**Input records:**
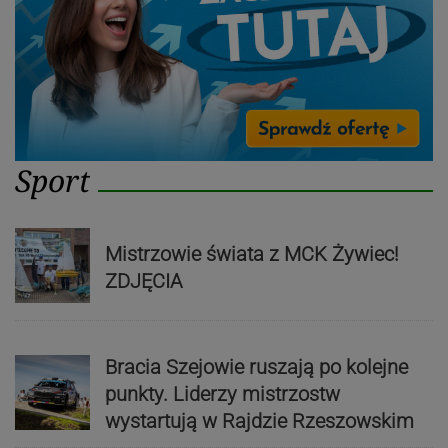
Sport
Mistrzowie świata z MCK Żywiec!
ZDJĘCIA
Bracia Szejowie ruszają po kolejne
punkty. Liderzy mistrzostw
wystartują w Rajdzie Rzeszowskim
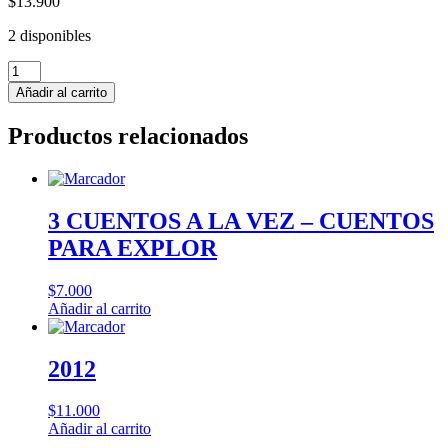
$
13.900
2 disponibles
ANDO
LENTO
Añadir al carrito
SABIDURIA
PARA
Productos relacionados
TIEMPOS
CONFUSOS
cantidad
3 CUENTOS A LA VEZ – CUENTOS
PARA EXPLOR
$
7.000
Añadir al carrito
2012
$
11.000
Añadir al carrito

**The task:** Print the records word for word and exclude any picture they hold.

**Answer space:**
Sport
Mistrzowie świata z MCK Żywiec!
ZDJĘCIA
Bracia Szejowie ruszają po kolejne
punkty. Liderzy mistrzostw
wystartują w Rajdzie Rzeszowskim
$
13.900
2 disponibles
ANDO
LENTO
Añadir al carrito
SABIDURIA
PARA
Productos relacionados
TIEMPOS
CONFUSOS
cantidad
3 CUENTOS A LA VEZ – CUENTOS
PARA EXPLOR
$
7.000
Añadir al carrito
2012
$
11.000
Añadir al carrito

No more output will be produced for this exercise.